Mais en fin de soirée, le 2 mai, on a déchanté. Le Québec a enlevé à Harper cinq circonscriptions. Les Québécois ont fait leur travail anti-Harper. Mais le Canada anglais a redonné à Harper ces cinq circonscriptions, et il en a même rajouté 24 pour donner à Stephen Harper une majorité béton.

Résultat: le rapport de force québécois disparaît. De 2004 à 2011, le Bloc et les autres partis d’opposition ont régulièrement forcé le pouvoir conservateur à adopter telle réforme, à ajouter tel budget, à renoncer à telle offensive. Maintenant que le gouvernement est majoritaire, cette marge de manœuvre n’existe plus.

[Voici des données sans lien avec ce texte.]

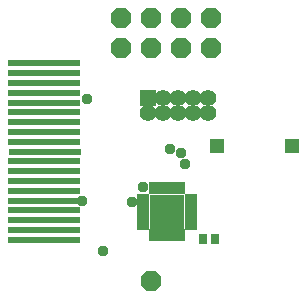
<source format=gbr>
G04 EAGLE Gerber RS-274X export*
G75*
%MOMM*%
%FSLAX34Y34*%
%LPD*%
%INSoldermask Top*%
%IPPOS*%
%AMOC8*
5,1,8,0,0,1.08239X$1,22.5*%
G01*
G04 Define Apertures*
%ADD10R,1.311200X1.311200*%
%ADD11R,0.763200X0.832300*%
%ADD12R,0.503200X1.003200*%
%ADD13R,1.003200X0.503200*%
%ADD14R,2.953200X2.953200*%
%ADD15R,1.411200X1.411200*%
%ADD16C,1.411200*%
%ADD17P,1.8695X8X22.5*%
%ADD18R,6.203200X0.613200*%
%ADD19C,0.959600*%
D10*
X971550Y365760D03*
X908050Y365760D03*
D11*
X896854Y287020D03*
X906546Y287020D03*
D12*
X853640Y289880D03*
X858640Y289880D03*
X863640Y289880D03*
X868640Y289880D03*
X873640Y289880D03*
X878640Y289880D03*
D13*
X886140Y297380D03*
X886140Y302380D03*
X886140Y307380D03*
X886140Y312380D03*
X886140Y317380D03*
X886140Y322380D03*
D12*
X878640Y329880D03*
X873640Y329880D03*
X868640Y329880D03*
X863640Y329880D03*
X858640Y329880D03*
X853640Y329880D03*
D13*
X846140Y322380D03*
X846140Y317380D03*
X846140Y312380D03*
X846140Y307380D03*
X846140Y302380D03*
X846140Y297380D03*
D14*
X866140Y309880D03*
D15*
X849721Y406400D03*
D16*
X849721Y393700D03*
X862421Y406400D03*
X862421Y393700D03*
X875121Y406400D03*
X875121Y393700D03*
X887821Y406400D03*
X887821Y393700D03*
X900521Y406400D03*
X900521Y393700D03*
D17*
X826770Y448310D03*
X826770Y473710D03*
X852170Y448310D03*
X852170Y473710D03*
X877570Y448310D03*
X877570Y473710D03*
X902970Y448310D03*
X902970Y473710D03*
D18*
X762000Y435610D03*
X762000Y427310D03*
X762000Y419010D03*
X762300Y410710D03*
X762000Y402410D03*
X762000Y394110D03*
X762100Y385810D03*
X762100Y377510D03*
X762100Y369210D03*
X762400Y360910D03*
X762100Y352610D03*
X762100Y344310D03*
X762000Y336010D03*
X762000Y327710D03*
X762000Y319410D03*
X762300Y311110D03*
X761900Y302810D03*
X761900Y294510D03*
X761900Y286210D03*
D17*
X852170Y251460D03*
D19*
X877824Y359664D03*
X793750Y318770D03*
X811530Y276606D03*
X836676Y318516D03*
X845820Y330708D03*
X881380Y350520D03*
X798576Y405384D03*
X868680Y362712D03*
M02*

</source>
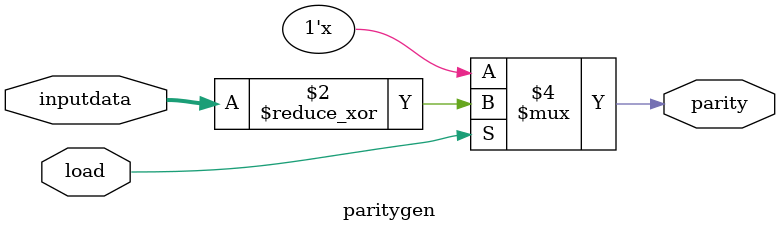
<source format=v>
`timescale 1ns / 1ps
module paritygen(input[7:0] inputdata, input load,output reg parity);
always@(load,inputdata)
begin 
if(load)
parity=^inputdata;

end


endmodule

</source>
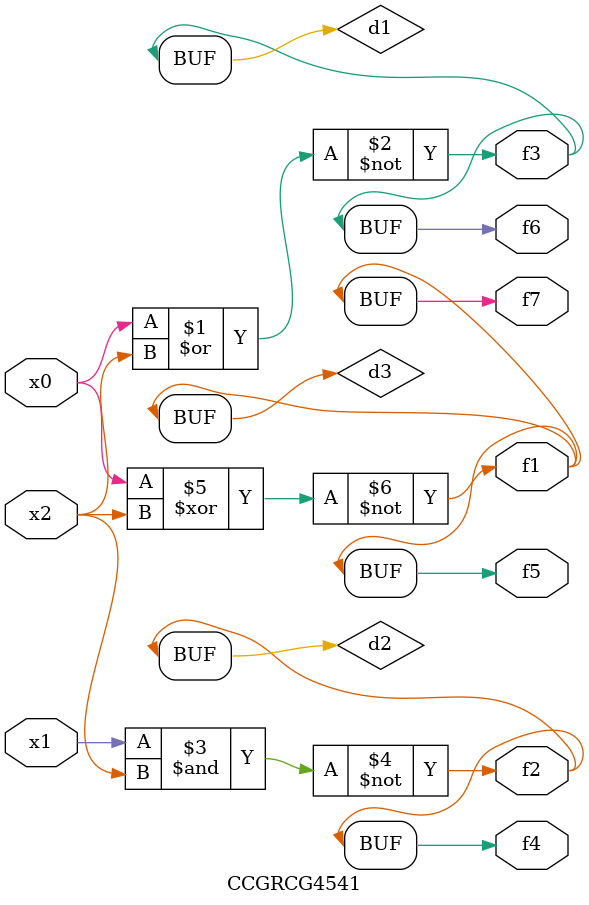
<source format=v>
module CCGRCG4541(
	input x0, x1, x2,
	output f1, f2, f3, f4, f5, f6, f7
);

	wire d1, d2, d3;

	nor (d1, x0, x2);
	nand (d2, x1, x2);
	xnor (d3, x0, x2);
	assign f1 = d3;
	assign f2 = d2;
	assign f3 = d1;
	assign f4 = d2;
	assign f5 = d3;
	assign f6 = d1;
	assign f7 = d3;
endmodule

</source>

En un sens, les Québécois ont essayé autre chose le 2 mai. Ils ont joué la seule carte qu’ils n’avaient jamais utilisée. Et le Canada a élu, malgré eux, le gouvernement majoritaire que le Québec souhaitait ne jamais avoir. En fait, les Québécois auraient envoyé 75 députés NPD à Ottawa, Harper aurait quand même obtenu sa majorité. Un constat aliénant. Notre destin est défini par d’autres.

Et ce fait, têtu, renvoie les Québécois à eux-mêmes. Il les renvoie au seul cadre politique dans lequel ils ont, seuls, le pouvoir de changer les choses: les élections québécoises.